(Items from a dataset)
>>>>

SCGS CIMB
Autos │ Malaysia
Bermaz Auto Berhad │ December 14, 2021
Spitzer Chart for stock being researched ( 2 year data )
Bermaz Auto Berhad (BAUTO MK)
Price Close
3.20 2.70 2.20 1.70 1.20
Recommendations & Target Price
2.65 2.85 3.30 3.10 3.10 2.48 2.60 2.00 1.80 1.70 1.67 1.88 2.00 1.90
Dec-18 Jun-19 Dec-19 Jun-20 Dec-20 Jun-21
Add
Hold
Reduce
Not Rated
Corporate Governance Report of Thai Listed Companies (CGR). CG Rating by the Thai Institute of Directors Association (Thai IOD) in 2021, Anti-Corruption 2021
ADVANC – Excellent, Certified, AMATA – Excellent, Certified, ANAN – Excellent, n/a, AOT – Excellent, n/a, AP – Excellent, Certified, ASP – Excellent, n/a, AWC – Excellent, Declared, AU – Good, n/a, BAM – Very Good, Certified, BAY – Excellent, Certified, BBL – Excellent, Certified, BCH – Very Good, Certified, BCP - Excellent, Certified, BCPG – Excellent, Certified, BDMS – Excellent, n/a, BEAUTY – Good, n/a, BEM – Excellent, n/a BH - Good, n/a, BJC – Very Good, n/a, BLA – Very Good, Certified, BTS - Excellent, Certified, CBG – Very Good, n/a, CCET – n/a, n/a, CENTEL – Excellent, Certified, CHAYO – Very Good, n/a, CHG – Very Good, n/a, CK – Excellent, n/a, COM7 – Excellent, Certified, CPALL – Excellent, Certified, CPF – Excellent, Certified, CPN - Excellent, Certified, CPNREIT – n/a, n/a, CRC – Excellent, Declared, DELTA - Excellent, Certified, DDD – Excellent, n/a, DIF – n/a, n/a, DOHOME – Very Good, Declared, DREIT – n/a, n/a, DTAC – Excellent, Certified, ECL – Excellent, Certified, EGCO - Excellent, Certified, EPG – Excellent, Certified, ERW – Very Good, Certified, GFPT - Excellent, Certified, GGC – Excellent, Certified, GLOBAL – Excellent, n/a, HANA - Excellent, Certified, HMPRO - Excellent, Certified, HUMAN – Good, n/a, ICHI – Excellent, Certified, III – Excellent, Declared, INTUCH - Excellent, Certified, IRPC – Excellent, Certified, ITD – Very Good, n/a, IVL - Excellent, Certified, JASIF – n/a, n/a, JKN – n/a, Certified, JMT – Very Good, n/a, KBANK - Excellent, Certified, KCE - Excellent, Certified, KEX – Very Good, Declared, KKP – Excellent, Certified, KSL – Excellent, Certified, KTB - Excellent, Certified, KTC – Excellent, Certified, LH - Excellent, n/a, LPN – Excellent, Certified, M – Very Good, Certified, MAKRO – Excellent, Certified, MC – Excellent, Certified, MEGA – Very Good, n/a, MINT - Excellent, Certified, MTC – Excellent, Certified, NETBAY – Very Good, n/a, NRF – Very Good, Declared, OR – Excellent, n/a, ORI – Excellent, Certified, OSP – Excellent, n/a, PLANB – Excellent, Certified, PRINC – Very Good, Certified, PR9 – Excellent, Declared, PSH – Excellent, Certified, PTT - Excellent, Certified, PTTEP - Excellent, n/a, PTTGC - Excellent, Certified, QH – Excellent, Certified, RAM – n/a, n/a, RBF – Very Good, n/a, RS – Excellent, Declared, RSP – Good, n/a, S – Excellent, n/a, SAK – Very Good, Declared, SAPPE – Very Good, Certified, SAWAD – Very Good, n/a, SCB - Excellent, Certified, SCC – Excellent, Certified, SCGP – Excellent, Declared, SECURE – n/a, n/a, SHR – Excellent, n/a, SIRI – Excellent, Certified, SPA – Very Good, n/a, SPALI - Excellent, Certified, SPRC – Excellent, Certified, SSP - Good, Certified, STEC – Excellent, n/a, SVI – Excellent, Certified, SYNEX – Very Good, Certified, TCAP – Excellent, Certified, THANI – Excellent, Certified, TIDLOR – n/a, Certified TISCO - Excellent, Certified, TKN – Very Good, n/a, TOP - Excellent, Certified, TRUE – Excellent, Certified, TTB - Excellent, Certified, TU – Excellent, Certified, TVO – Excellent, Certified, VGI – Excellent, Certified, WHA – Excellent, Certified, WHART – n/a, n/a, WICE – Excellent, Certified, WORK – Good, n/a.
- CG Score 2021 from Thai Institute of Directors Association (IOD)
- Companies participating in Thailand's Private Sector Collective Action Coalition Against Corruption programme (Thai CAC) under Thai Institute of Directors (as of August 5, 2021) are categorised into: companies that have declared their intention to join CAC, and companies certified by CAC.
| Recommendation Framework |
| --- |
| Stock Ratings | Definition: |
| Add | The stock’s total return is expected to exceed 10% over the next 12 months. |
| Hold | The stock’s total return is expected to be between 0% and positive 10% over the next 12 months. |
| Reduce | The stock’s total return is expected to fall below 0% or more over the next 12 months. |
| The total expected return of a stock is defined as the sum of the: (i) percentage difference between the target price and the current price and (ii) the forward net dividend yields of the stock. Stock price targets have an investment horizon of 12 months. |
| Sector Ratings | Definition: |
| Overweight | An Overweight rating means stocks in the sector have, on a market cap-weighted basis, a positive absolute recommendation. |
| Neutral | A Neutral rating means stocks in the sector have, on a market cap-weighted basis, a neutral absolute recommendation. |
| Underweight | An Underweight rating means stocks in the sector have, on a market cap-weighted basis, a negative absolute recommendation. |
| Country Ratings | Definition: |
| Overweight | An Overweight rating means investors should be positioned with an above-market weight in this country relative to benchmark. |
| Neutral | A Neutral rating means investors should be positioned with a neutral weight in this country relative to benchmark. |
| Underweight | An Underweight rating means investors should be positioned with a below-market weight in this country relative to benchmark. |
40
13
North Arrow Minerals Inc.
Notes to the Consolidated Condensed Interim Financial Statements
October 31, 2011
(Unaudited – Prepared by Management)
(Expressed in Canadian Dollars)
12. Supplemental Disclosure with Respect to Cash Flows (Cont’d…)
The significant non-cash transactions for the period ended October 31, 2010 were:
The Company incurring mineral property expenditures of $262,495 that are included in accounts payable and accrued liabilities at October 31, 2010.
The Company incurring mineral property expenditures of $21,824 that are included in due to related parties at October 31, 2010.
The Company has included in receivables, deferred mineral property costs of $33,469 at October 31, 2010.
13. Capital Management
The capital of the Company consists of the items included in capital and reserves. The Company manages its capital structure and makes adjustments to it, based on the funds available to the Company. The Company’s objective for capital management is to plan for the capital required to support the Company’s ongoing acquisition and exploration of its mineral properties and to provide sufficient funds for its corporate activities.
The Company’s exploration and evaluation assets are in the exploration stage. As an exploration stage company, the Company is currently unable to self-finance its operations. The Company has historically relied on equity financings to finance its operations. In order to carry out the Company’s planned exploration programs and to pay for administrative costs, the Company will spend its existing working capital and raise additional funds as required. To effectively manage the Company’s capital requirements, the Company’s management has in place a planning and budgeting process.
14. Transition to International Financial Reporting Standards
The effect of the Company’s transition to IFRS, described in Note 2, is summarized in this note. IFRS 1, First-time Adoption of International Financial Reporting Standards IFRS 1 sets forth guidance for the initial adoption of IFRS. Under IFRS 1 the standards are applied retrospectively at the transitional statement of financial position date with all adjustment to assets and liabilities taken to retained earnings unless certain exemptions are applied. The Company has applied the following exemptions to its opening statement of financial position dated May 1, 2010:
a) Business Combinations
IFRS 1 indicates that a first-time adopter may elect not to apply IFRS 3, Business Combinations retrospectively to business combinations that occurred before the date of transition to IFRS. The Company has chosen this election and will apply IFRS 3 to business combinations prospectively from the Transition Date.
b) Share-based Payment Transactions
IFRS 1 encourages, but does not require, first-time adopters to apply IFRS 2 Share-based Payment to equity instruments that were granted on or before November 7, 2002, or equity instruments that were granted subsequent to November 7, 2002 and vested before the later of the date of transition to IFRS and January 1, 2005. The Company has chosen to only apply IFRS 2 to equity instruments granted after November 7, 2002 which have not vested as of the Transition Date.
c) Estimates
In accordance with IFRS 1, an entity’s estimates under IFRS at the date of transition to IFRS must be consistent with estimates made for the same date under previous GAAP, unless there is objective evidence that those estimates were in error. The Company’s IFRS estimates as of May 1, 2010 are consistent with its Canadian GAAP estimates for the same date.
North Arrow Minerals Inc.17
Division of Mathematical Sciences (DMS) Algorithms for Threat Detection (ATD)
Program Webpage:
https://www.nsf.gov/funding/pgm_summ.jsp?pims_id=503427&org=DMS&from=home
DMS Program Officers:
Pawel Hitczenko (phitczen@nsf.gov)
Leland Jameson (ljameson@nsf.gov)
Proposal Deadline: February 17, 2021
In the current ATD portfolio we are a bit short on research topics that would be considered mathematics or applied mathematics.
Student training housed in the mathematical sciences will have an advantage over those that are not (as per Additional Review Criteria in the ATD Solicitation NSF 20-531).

<<<<

Please print exactly what appears from the first line of the data through the line with "Corporate Governance Report", including both of those lines and nothing past them.

SCGS CIMB
Autos │ Malaysia
Bermaz Auto Berhad │ December 14, 2021
Spitzer Chart for stock being researched ( 2 year data )
Bermaz Auto Berhad (BAUTO MK)
Price Close
3.20 2.70 2.20 1.70 1.20
Recommendations & Target Price
2.65 2.85 3.30 3.10 3.10 2.48 2.60 2.00 1.80 1.70 1.67 1.88 2.00 1.90
Dec-18 Jun-19 Dec-19 Jun-20 Dec-20 Jun-21
Add
Hold
Reduce
Not Rated
Corporate Governance Report of Thai Listed Companies (CGR). CG Rating by the Thai Institute of Directors Association (Thai IOD) in 2021, Anti-Corruption 2021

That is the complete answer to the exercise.